R code for Kernel Convolved Rule Based Mapping (KC-RBM) as described by De Jong et al. KC-RBM exploits distance, orientation and insertion density across tumors to automatically map integration sites to target genes.
- Make sure the packages biomaRt, BSgenome* of choice, and CIMPL v1.0 are installed.
- Execute the sample code in file 'prog.r' in directory 'r' to check if everything works.
- Adapt code to use your own input files and configurations.
- data: sample MuLV and SB transposon data for use with the sample program
- r: KC-RBM scripts, and sample script for running KC-RBM
KC-RBM returns a data.frame with the following columns:
All fields in the original idata, and additional fields indicating for each insertion (or insertion cluster):
- $transid: to which transcript ID(s) this insertion maps, including all possible transID with all possible mechanisms
- $d2tss: distance to TSS
- $d2tts: distance to TTS
- $dfrac_trans: fractional distance w.r.t. transcript length, relative to TSS (only if insertion is within a transcript).
- $d2css: distance to coding start
- $d2cts: distance to coding end
- $dfrac_cds: fractional distance w.r.t. coding region length, relative to coding start (only if insertion is within a coding region).
- $ensid: to which gene ID(s) the transcript ID(s) belong
- $d2gss: distance to gene start
- $d2gts: distance to gene end
- $dfrac_gene: fractional distance w.r.t. gene length, relative to gene start (only if insertion is within a gene).
- $distance: the distance between the insertion and the TSS of the mapped transcripts(bp, not absolute value) (distance = insertion_locus - TSS)

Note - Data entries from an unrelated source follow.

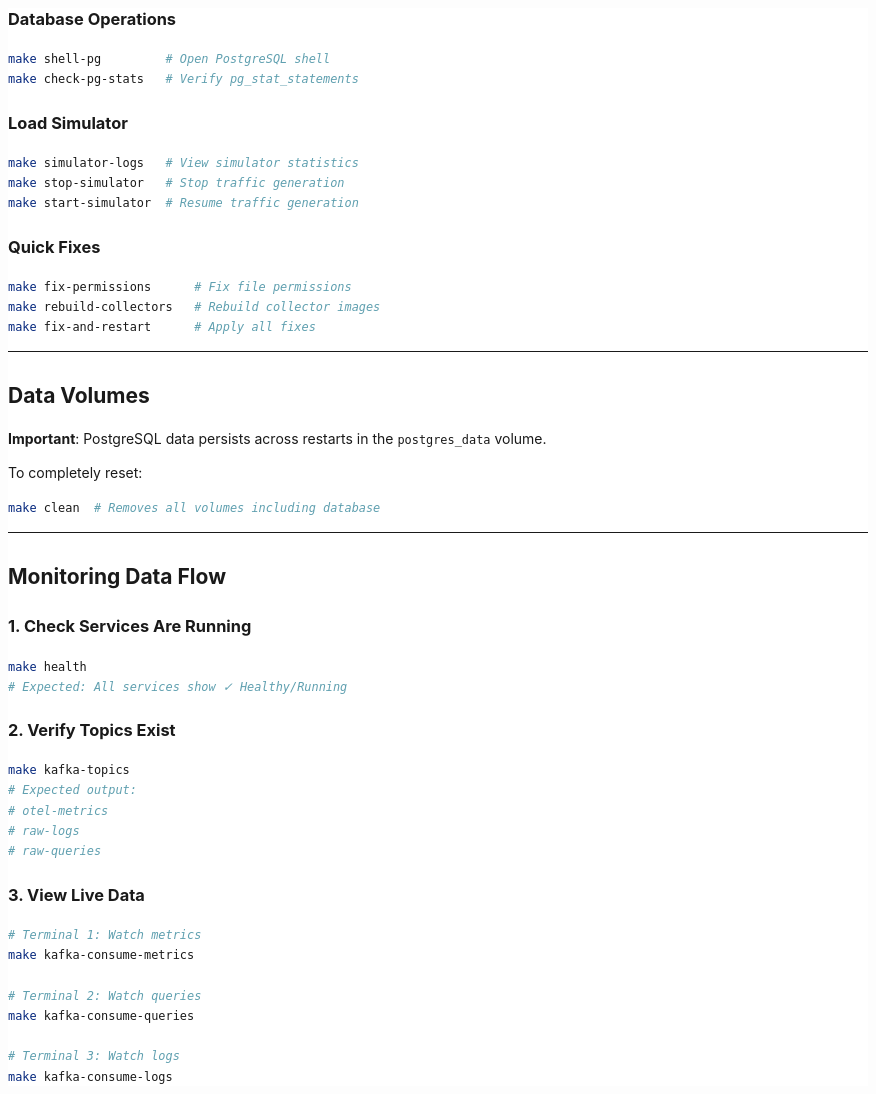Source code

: ### Database Operations
```bash
make shell-pg         # Open PostgreSQL shell
make check-pg-stats   # Verify pg_stat_statements
```

### Load Simulator
```bash
make simulator-logs   # View simulator statistics
make stop-simulator   # Stop traffic generation
make start-simulator  # Resume traffic generation
```

### Quick Fixes
```bash
make fix-permissions      # Fix file permissions
make rebuild-collectors   # Rebuild collector images
make fix-and-restart      # Apply all fixes
```

---

## Data Volumes

**Important**: PostgreSQL data persists across restarts in the `postgres_data` volume.

To completely reset:
```bash
make clean  # Removes all volumes including database
```

---

## Monitoring Data Flow

### 1. Check Services Are Running
```bash
make health
# Expected: All services show ✓ Healthy/Running
```

### 2. Verify Topics Exist
```bash
make kafka-topics
# Expected output:
# otel-metrics
# raw-logs
# raw-queries
```

### 3. View Live Data
```bash
# Terminal 1: Watch metrics
make kafka-consume-metrics

# Terminal 2: Watch queries
make kafka-consume-queries

# Terminal 3: Watch logs
make kafka-consume-logs
```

- $mechanism: by which mechanism the insertion is mapped to a transcript
- us: upstream-sense (insertion is upstream of a target gene, in sense orientation relative to the gene)
- ua: upstream-antisense
- ds: downstream-sense
- da: downstream-antisense
- utr3_intron_s: 3'UTR-intron-sense (insertion is in a 3'UTR intron, in sense orientation relative to the gene)
- utr3_intron_a: 3'UTR-intron-antisense
- utr5_intron_s: 5'UTR-intron-sense
- utr5_intron_a: 5'UTR-intron-antisense
- utr3_exon_s: 3'UTR-exon-sense (insertion is in a 3'UTR exon, in sense orientation relative to the gene)
- utr3_exon_a: 3'UTR-exon-antisense
- utr5_exon_s: 5'UTR-exon-sense
- utr5_exon_a: 5'UTR-exon-antisense
- other_within_s: any other insertions, within genes and in sense orientation relative to the gene
- other_within_a: any other insertions, within genes and in antisense orientation relative to the gene
- $gene_mechanism: orientation/location relative to the target gene
- us: upstream-sense (insertion is upstream of a target gene, in sense orientation relative to the gene)
- ua: upstream-antisense
- ds: downstream-sense
- da: downstream-antisense
- is: inside-sense (insertion within a gene, in sense orientation relative to the gene)
- ia: inside-antisense
- $id: numeric identifier of the insertion
- $clusterpeak: location of the nearest KC peak
- $clusterorientation: overall orientation of the cluster consisting of all insertions that have $clusterpeak as the nearest peak
- $ids: $id's of all insertions in this cluster
- $n_insertions: no. of insertions in this cluster
De Jong et al. Computational identification of insertional mutagenesis targets for cancer gene discovery. Nucleic Acids Res. 2011 Aug;39(15):e105. doi: 10.1093/nar/gkr447.